Principles for hosting honest conversations

  • Create a comfortable meeting space. Whether you are convening several dozen or several hundred people, it is critical to create a comfortable environment that evokes a feeling of both informality and intimacy. When your guests arrive, they should sense immediately that this is no ordinary meeting.
  • Make sure the meeting is about something they care about. When people focus on questions they care about, they begin thinking together rather than spinning off in random directions. Trying to convince others of a predetermined point of view is replaced by curiosity and new ways of understanding.
  • Encourage curiosity. State that learning something together is the objective of your meeting.Ask people to be curious and to listen for differences, surprises, and challenges. Consider different perspectives and assumptions as gifts; even when they make us uncomfortable, they offer rich soil for discovering unforeseen possibilities and unanticipated learning.

How do you do it?

  • Stay away from conference rooms! Instead be creative with your venue. If you can arrange tables in a staggered, random fashion rather than in neat rows. Ask people to sit in group of four or five at each tables. Background music is recommended.
  • Ask good questions, those that need not imply immediate action steps or problem solving. Instead, they should invite inquiry and discovery rather than advocacy and advantage.

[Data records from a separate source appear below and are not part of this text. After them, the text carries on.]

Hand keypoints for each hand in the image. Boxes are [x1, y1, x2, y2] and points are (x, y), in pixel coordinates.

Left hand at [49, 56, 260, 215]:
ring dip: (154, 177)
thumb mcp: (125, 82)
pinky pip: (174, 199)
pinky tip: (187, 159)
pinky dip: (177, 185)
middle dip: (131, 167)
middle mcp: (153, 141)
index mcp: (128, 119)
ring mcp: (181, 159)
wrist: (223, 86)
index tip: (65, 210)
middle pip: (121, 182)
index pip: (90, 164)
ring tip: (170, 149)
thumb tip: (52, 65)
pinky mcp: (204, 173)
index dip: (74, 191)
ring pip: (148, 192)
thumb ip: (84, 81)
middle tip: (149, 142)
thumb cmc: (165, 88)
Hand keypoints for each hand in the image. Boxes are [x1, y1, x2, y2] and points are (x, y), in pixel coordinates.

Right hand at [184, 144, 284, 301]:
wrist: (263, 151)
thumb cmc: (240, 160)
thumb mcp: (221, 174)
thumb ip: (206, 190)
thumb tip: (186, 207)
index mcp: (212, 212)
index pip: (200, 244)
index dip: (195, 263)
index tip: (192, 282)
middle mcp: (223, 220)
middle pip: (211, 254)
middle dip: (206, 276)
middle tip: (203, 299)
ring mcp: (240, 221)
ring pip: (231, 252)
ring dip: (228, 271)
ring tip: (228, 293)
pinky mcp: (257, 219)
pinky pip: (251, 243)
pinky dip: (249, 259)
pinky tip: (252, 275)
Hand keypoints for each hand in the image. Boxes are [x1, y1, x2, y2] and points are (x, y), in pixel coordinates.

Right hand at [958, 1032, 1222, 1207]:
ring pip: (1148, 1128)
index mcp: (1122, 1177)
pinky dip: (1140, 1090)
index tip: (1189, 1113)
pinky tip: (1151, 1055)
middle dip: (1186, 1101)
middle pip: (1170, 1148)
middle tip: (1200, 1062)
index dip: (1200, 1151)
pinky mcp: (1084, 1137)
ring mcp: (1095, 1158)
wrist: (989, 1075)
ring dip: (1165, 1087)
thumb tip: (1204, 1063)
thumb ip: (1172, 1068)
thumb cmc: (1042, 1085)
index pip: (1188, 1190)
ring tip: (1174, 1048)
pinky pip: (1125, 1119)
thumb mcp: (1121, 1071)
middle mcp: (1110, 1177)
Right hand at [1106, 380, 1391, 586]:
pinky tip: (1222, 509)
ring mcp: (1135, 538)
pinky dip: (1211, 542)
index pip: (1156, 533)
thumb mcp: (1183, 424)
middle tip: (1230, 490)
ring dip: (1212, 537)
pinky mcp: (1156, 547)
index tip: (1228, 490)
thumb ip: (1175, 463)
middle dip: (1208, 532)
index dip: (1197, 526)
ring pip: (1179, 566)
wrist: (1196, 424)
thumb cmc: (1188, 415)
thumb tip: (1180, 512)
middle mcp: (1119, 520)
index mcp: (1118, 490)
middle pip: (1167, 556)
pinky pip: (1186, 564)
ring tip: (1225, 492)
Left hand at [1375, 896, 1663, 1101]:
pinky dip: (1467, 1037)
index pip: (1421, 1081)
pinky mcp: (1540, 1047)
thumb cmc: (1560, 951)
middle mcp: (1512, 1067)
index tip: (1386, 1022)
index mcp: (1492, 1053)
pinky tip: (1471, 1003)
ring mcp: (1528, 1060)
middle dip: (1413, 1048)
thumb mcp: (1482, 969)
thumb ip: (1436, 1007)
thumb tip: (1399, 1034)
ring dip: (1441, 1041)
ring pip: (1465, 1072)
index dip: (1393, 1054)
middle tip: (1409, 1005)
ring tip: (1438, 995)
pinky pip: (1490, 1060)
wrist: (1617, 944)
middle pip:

For example a conversation about the status of a project might feature questions like “What opportunities you see?” or “What is bigger than the committment to our client?”,  “What would a good project also look like?
    rather than “What action should we take?” or “What’s the next step?” or “What problems do you see?”
  • Join in the conversation and do not facilitate the meeting. Your behavior will model that you are a peer among peers in the quest for learning something together.
  • Encourage people to move to other tables in several rounds so that everyone can all meet everyone else. Have fun in the process.
  • At the end of the meeting, ask the participants to share a common theme heard from all conversations.
  • Be mindful of time. Never go over the scheduled end time.

What great idea could you get from your next meeting if you were to start appling those principles for cultivating dialogue at work?